Equitas Small Finance Bank gets Board approval for amalgamation with Equitas Holdings

BL Chennai Bureau Updated - March 21, 2022 at 08:40 PM.
Ch Vijaya Bhaskar

Chennai, March 21 

Equitas Small Finance Bank Ltd (ESFBL) on Monday announced that its Board of Directors has approved a Scheme of Amalgamation between Equitas Holdings Ltd (EHL) and ESFBL and their respective shareholders. 

According to the scheme of arrangement, shareholders of Equitas Holdings will receive 231 fully-paid equity shares of ESFBL for every 100 shares held by them in Equitas Holdings. The consideration for the Scheme will be discharged on an arm’s length basis. 

EHL is a non-deposit taking, systemically important core investment company. EHL operates two subsidiaries - ESFBL and Equitas Technologies Pvt Ltd (ETPL), which is engaged in the business of freight aggregation. While ESFBL is engaged in retail banking business with focus on micro finance, commercial vehicle finance, home finance, loan against property finance among others. ESFBL’s turnover as of December, 2021 stood at ₹2,563.44 crore while EHL’s turnover as of September, 2021 stood at ₹10.33 crore. 

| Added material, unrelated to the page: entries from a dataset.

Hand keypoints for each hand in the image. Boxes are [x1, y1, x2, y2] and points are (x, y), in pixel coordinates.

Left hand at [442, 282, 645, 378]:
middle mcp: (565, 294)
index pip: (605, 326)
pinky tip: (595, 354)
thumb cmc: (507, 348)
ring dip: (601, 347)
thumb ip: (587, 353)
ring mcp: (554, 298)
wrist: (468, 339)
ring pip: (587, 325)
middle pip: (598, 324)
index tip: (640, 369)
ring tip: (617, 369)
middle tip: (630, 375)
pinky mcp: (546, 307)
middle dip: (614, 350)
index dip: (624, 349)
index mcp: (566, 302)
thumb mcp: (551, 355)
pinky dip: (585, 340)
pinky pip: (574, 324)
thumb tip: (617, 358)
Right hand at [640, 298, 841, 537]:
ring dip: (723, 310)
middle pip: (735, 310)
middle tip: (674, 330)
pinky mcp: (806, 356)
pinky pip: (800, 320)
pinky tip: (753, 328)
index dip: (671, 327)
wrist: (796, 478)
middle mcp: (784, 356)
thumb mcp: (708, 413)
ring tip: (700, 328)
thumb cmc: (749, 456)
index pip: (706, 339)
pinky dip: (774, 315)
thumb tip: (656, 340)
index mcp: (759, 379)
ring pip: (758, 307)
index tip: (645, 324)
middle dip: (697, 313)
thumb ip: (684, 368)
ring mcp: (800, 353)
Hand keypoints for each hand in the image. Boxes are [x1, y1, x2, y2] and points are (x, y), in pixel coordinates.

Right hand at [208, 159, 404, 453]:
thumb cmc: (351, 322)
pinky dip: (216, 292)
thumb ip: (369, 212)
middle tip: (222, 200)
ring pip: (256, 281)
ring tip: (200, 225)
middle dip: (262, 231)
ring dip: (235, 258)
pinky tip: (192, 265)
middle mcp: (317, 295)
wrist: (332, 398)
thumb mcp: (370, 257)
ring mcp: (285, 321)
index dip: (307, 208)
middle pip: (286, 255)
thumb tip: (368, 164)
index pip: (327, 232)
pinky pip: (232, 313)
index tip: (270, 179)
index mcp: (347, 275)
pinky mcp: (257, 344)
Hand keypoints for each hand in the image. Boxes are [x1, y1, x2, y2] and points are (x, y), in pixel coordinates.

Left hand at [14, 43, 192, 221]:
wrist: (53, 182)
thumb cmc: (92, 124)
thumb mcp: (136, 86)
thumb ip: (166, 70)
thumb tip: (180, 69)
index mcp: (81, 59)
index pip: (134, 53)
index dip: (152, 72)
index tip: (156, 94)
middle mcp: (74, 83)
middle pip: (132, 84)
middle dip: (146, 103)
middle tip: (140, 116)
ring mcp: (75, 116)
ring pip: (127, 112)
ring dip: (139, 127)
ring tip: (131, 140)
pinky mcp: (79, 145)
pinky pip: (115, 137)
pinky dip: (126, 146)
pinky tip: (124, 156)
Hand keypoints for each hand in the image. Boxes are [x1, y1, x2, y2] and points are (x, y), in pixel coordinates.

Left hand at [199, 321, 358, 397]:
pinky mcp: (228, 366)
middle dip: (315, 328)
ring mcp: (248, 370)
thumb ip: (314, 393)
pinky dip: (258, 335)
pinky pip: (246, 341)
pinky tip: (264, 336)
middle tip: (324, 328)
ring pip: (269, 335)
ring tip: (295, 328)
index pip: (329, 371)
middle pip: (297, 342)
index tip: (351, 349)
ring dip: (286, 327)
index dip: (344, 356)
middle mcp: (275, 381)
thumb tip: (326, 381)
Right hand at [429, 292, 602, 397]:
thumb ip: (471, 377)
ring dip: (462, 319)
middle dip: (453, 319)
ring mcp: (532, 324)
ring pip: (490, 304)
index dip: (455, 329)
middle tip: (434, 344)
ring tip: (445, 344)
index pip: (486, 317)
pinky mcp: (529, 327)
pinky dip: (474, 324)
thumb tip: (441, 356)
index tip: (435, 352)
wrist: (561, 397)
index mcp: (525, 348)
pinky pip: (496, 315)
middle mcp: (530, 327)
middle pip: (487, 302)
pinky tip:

On the rationale for its amalgamation, ESFBL said, as per the RBI guidelines for Licensing of ‘Small Finance Banks’, the equity shares of ESFBL should be listed on recognised stock exchange(s) in India within a time period of three years from the date the net worth of ESFBL reaches ₹500 crore (i.e., by September 04, 2019, since ESFBL commenced banking operations with a net worth of more than ₹500 crore).

The guidelines also mandate promoters to reduce stake below 40 per cent within a period of five years from the date of commencement of business of the bank (i.e., up to September 04, 2021).

“The directive of the RBI as mentioned under Clause l.a was complied with by ESFBL by way of Initial Public Offering and listing of its shares on the Stock Exchanges with effect from November 2, 2020,” ESFBL said. 

“The Scheme seeks to achieve compliance with the directive of the RBI as mentioned under Clause l.b by EHL in a manner that is in the best interests of and without being prejudicial to EHL, ESFBL, their respective shareholders or any other stakeholders,” it added. 

The lender added that the Scheme is subject to approval from the RBI, approval/ no-objection confirmation from Stock Exchanges, approval of respective requisite majorities of the public shareholders and creditors of EHL and ESFBL as the NCLT may direct, the sanction of the NCLT and such other statutory and regulatory approvals, permissions and sanctions of regulatory and other authorities, as may be necessary.